John Muir Behavioral Health 2021

Federal, State, County and City elected officials contacted John Muir management in early 2021 as 111 workers fighting for Union representation faced a harsh, expensive management campaign which tried to coerce them into voting against UHW representation. After the workers voted overwhelmingly to join UHW, elected officials continued to let management know they were watching as the workers conducted their first negotiations. The workers won a strong agreement in only a half year of negotiations, and the voters again voted overwhelmingly to ratify their first contract.

El Camino Hospital 2021

With the help of political allies such as Assemblymember Evan Low, Senator Dave Cortese and other local officials, we were able to successfully organize multiple picket demonstrations. These helped highlight the abuses of members in the workplace and the substandard contractual terms on offer by the employer. With continued political support we were able to exert the necessary pressure on Hospital management to fight and win a fair contract renewal.
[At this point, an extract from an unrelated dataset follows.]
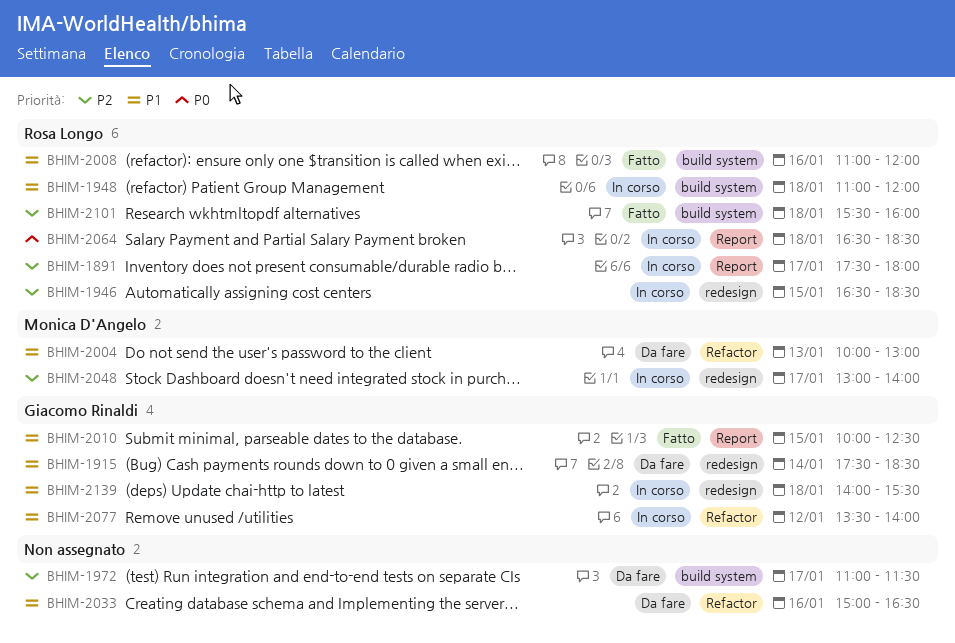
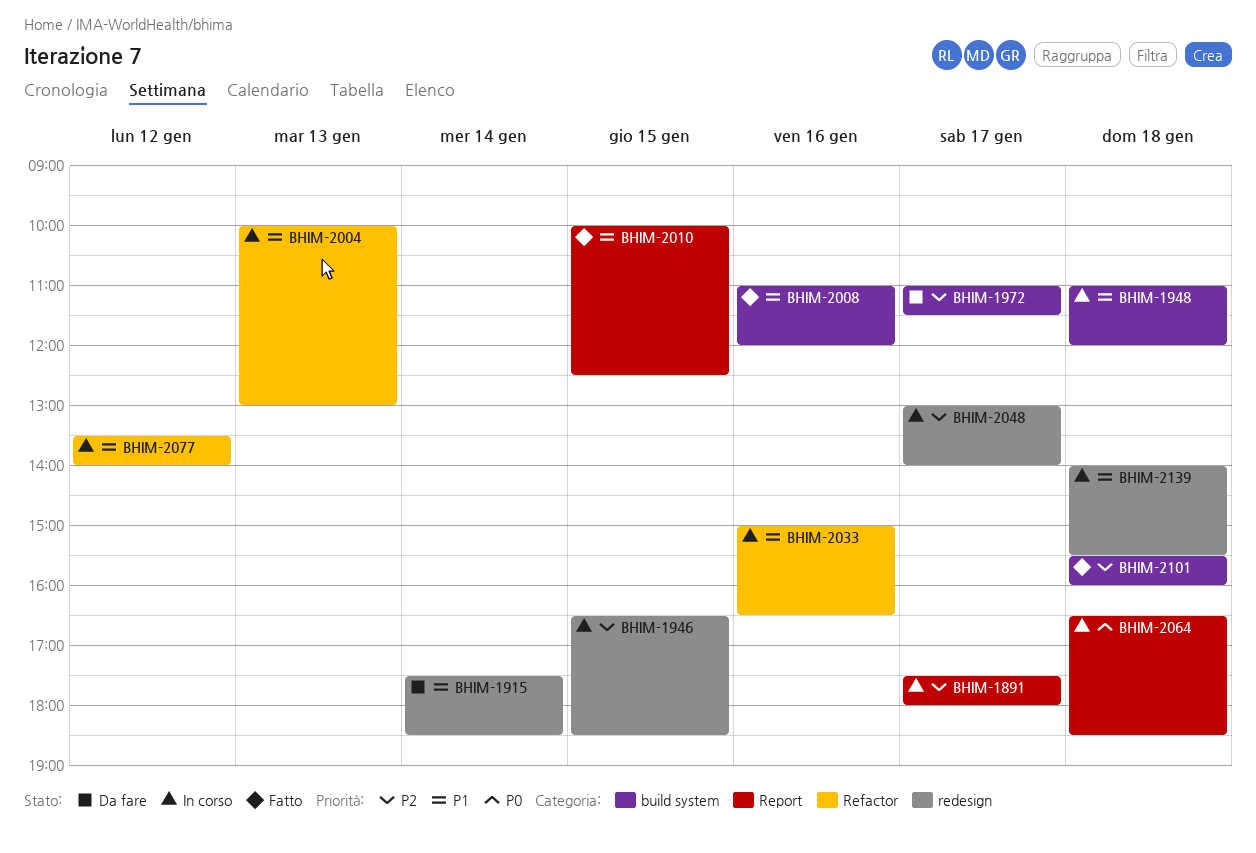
BHIM-2004, status: Da fare -> In corso
BHIM-2033, status: Da fare -> In corso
Watsonville Community Hospital 2021-Ongoing

With the help of our political allies such as Senator John Laird and Assemblymember Mark Stone, as well as local County and City officials we were able to organize support to keep Watsonville’s doors open while a deal could be worked on. Our political allies in Sacramento have been able to push for the hopeful creation of a new hospital district for Watsonville to be incorporated into and help to broker a new management deal to keep the Hospital serving the community.

Kaiser Permanente – 2019

In 2019, we negotiated a renewal of a collective bargaining agreement covering 55,000 workers with Kaiser. During this year we were able to secure letters from 93 California state legislators (in the Assembly and Senate) who called on Kaiser to cease their attempts to create a two-tiered wage system, regional wage systems, an end to employee pensions, and an end to free health insurance for Kaiser workers. In addition, we were able to pass and sign SB 343 into law which required Kaiser to publish financial and insurance data more transparently and turn out a plethora of elected officials to statewide labor rallies calling on Kaiser to bargain a fair contract and in good faith. In the end we got a great contract with no takeaways and $130 million money to establish Futuro Health, which invests in skills training and retraining for potential and current allied healthcare workers throughout the State of California.

HCA 2020

During the thick of the COVID-19 pandemic in 2020, HCA’s Regional Medical Center and Good Samaritan in San Jose, decided to wage an attack on frontline healthcare workers by cutting their retirement plans, even though HCA received more than $5.3 billion in taxpayer funded relief. Members met with elected officials in the region and were able to secure a letter from half the San Jose City Council calling out the two facilities for punishing Healthcare Heroes. In addition, we attained the support of Asm. Ash Kalra, Santa Clara Supervisors Dave Cortese and Cindy Chavez.